The U.S. hedge fund Steel Partners suffered a sharp setback Thursday in its attempt to take over Sapporo Holdings, Japan’s third-largest beer maker, which won support at a shareholder meeting to adopt a poison pill defense, Forbes reported March 29.

Steel Partners, which has amassed an 18.64% stake in Sapporo, making it the brewer’s largest shareholder, has been among the most aggressive of a growing legion of foreign corporate raiders attempting to do business in Japan despite high nationalist sentiment against foreign takeovers.

The New York-based fund launched a “friendly” offer in February to boost its stake to 66.6% in the brewer of Yebisu and Black Label beer.
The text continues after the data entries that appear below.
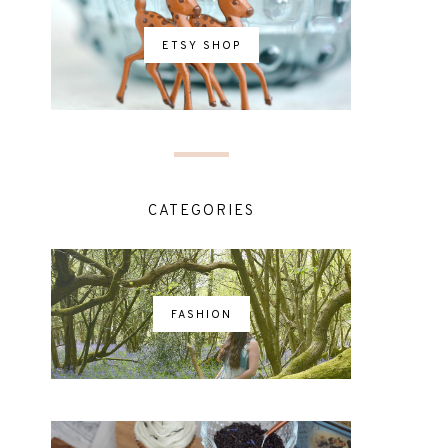
ETSY SHOP
CATEGORIES
FASHION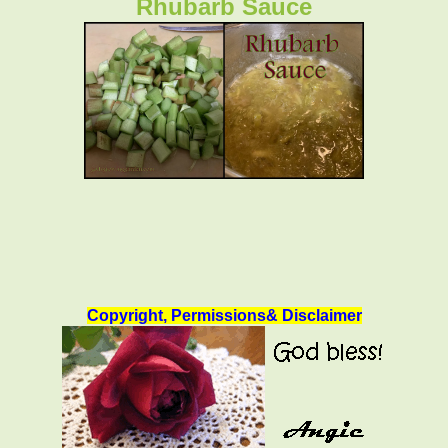
Rhubarb Sauce
Copyright, Permissions& Disclaimer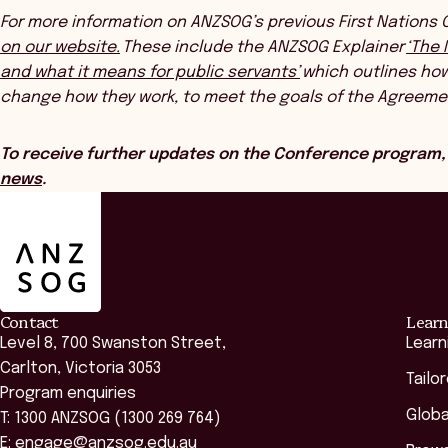
For more information on ANZSOG’s previous First Nations
on our website.
These include the ANZSOG Explainer
‘The 
and what it means for public servants’
which outlines how 
change how they work, to meet the goals of the Agreeme
To receive further updates on the Conference program,
news
.
ANZSOG
Contact
Learn
Level 8, 700 Swanston Street,
Learn
Carlton, Victoria 3053
Tailo
Program enquiries
Globa
T: 1300 ANZSOG (1300 269 764)
E:
engage@anzsog.edu.au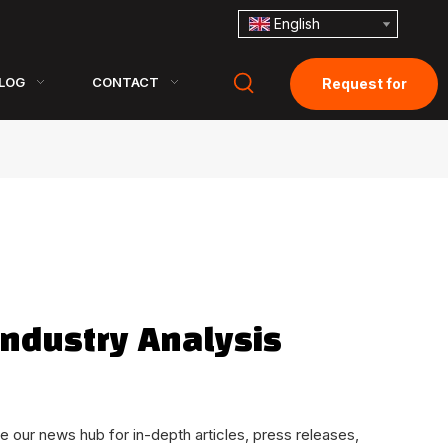
English
LOG
CONTACT
Request for
Quotation
ndustry Analysis
e our news hub for in-depth articles, press releases,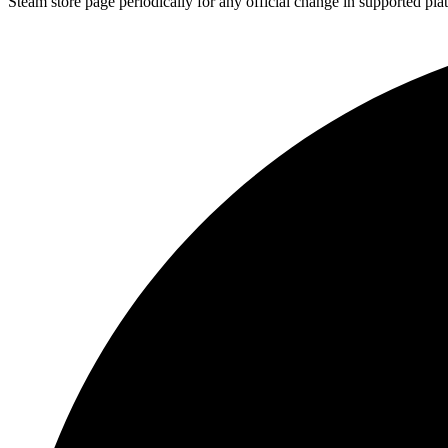
Steam store page periodically for any official change in supported pla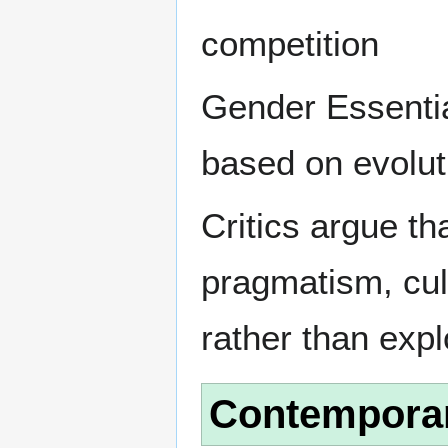
competition
Gender Essentia
based on evolut
Critics argue th
pragmatism, cul
rather than expl
Contempora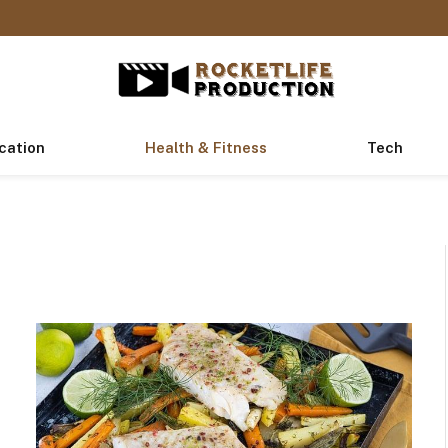
cation
Health & Fitness
Tech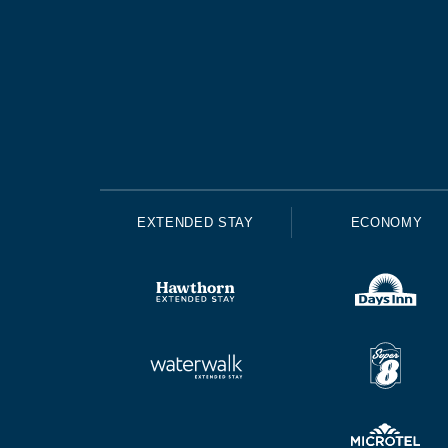
EXTENDED STAY
ECONOMY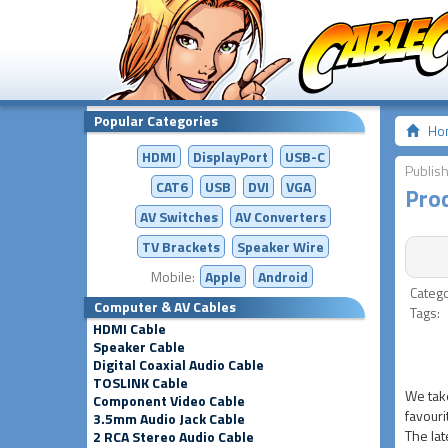
Popular Categories
Ho
HDMI
DisplayPort
USB-C
Publis
CAT6
USB
DVI
VGA
Prod
AV Switches
AV
Converters
TV Brackets
Speaker Wire
Mobile:
Apple
Android
Categ
Computer & AV Cables
Tags
HDMI Cable
Speaker Cable
Digital Coaxial Audio Cable
TOSLINK Cable
We take
Component Video Cable
favouri
3.5mm Audio Jack Cable
The lat
2 RCA Stereo Audio Cable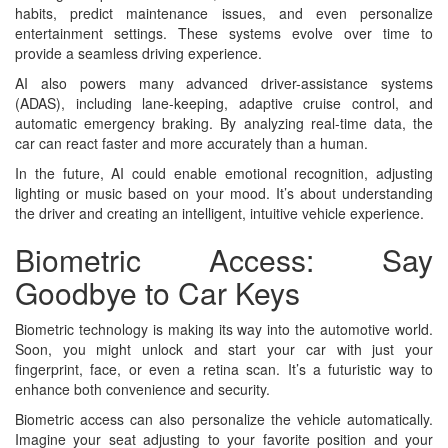
habits, predict maintenance issues, and even personalize
entertainment settings. These systems evolve over time to
provide a seamless driving experience.
AI also powers many advanced driver-assistance systems
(ADAS), including lane-keeping, adaptive cruise control, and
automatic emergency braking. By analyzing real-time data, the
car can react faster and more accurately than a human.
In the future, AI could enable emotional recognition, adjusting
lighting or music based on your mood. It’s about understanding
the driver and creating an intelligent, intuitive vehicle experience.
Biometric Access: Say
Goodbye to Car Keys
Biometric technology is making its way into the automotive world.
Soon, you might unlock and start your car with just your
fingerprint, face, or even a retina scan. It’s a futuristic way to
enhance both convenience and security.
Biometric access can also personalize the vehicle automatically.
Imagine your seat adjusting to your favorite position and your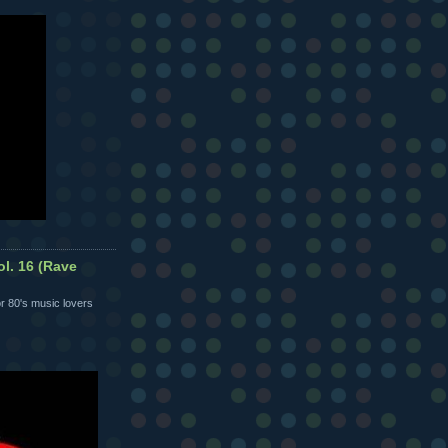
ol. 16 (Rave
r 80's music lovers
Some analysts speculated it could turn to an unfriendly tender offer.

Spokesman Ian Messer declined to comment on how the fund would proceed.

Warren Lichtenstein, the fund’s managing partner, said in a statement, "While we are disappointed that the proposed 'advance warning system' has been approved, we are extremely pleased with the large number of shareholders that supported us by voting against the proposal."
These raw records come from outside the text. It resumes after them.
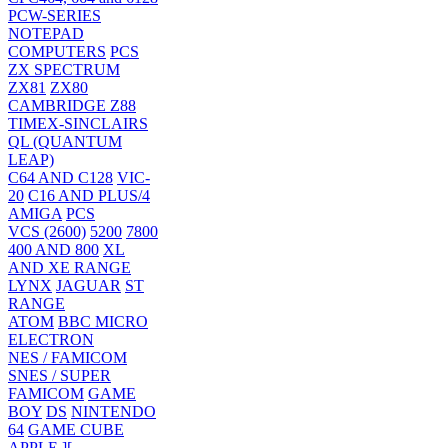
PCW-SERIES
NOTEPAD
COMPUTERS
PCS
ZX SPECTRUM
ZX81
ZX80
CAMBRIDGE Z88
TIMEX-SINCLAIRS
QL (QUANTUM
LEAP)
C64 AND C128
VIC-
20
C16 AND PLUS/4
AMIGA
PCS
VCS (2600)
5200
7800
400 AND 800
XL
AND XE RANGE
LYNX
JAGUAR
ST
RANGE
ATOM
BBC MICRO
ELECTRON
NES / FAMICOM
SNES / SUPER
FAMICOM
GAME
BOY
DS
NINTENDO
64
GAME CUBE
APPLE ][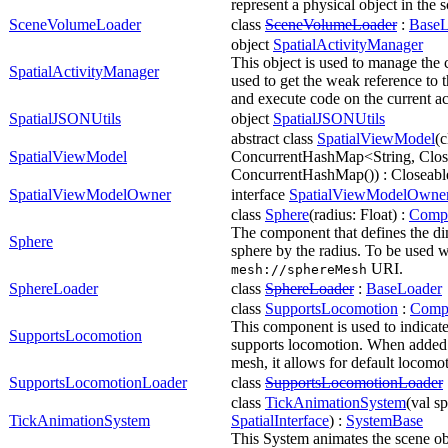
represent a physical object in the 
SceneVolumeLoader
class
SceneVolumeLoader
:
BaseL
object
SpatialActivityManager
This object is used to manage the cu
SpatialActivityManager
used to get the weak reference to t
and execute code on the current act
SpatialJSONUtils
object
SpatialJSONUtils
abstract class
SpatialViewModel
(c
SpatialViewModel
ConcurrentHashMap<String, Clos
ConcurrentHashMap()) : Closeabl
SpatialViewModelOwner
interface
SpatialViewModelOwne
class
Sphere
(radius: Float) :
Comp
The component that defines the di
Sphere
sphere by the radius. To be used w
URI.
mesh://sphere
Mesh
SphereLoader
class
SphereLoader
:
BaseLoader
class
SupportsLocomotion
:
Comp
This component is used to indicate 
SupportsLocomotion
supports locomotion. When added t
mesh, it allows for default locomo
SupportsLocomotionLoader
class
SupportsLocomotionLoader
class
TickAnimationSystem
(val sp
TickAnimationSystem
SpatialInterface
) :
SystemBase
This System animates the scene ob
Lichtenstein made a killing in South Korea last year, making a joint bid with financier Carl Icahn for Korean tobacco giant KT&G, an aborted yet ultimately financially rewarding venture.

However, Steel Partners has failed in three previous attempts to take over companies in Japan.

The so-called “advance warning system” approved by over two-thirds of Sapporo shareholders on Thursday is designed to delay a takeover offer for months or longer by requiring bidders seeking more than 20% of shares to go through a questioning process with management in which they are supposed to solicit approval for the sale.

It also includes a typical poison pill defense, a dilution clause allowing the issuance of new shares to existing holders to prevent unwanted investors from accumulating large stakes in the company, as well as cutting back on the time needed to activate such new issues to 10 days from 25 days.

The warning system buttresses a defense system Sapporo put in place against hostile takeovers in February 2006, a move Steel Partners criticized as depriving its shareholders the benefits of entertaining higher offer.

“Japanese law already provides a carefully considered and effective framework for all relevant information an offer or must provide, a mechanism for management to ask for more information and the timetable for any tender offer,” Steel Partners said in a statement, “We cannot see why management needs information that goes well beyond what the Japanese Legislature thinks is reasonable or needs a period of time

That is around double the time the Japanese Legislature deems to be reasonable for shareholders to consider an offer.”

If Sapporo attempts to issue new shares to friendly holders, Steel is likely to turn to the courts to try to block it.

Sapporo shares fell 0.4% to close at 828 yen ($7.09) on Thursday in Tokyo, slightly above Steel's February offer of 825 yen ($6.99) a share.

Steel Partners has failed in its three previous takeover attempts aimed at a Japanese company since 2003, beginning with Yushiro Chemical Industry, textile dyer Sotoh, and mostly recently Myojo Foods in November.

Like Myojo Foods, which was rescued by larger noodle-maker Nissin from Steel Partners’ advances, Sapporo had called on domestic rival Asahi Breweries for help only to be rejected early this week.

The struggling brewer is in the second year of a three-year turnaround plan that involves cutting 10 billion yen ($84 million) a year in costs and investing 70 billion yen ($590 million) in facilities. Its net profit dropped 36% in 2006 on falling sales.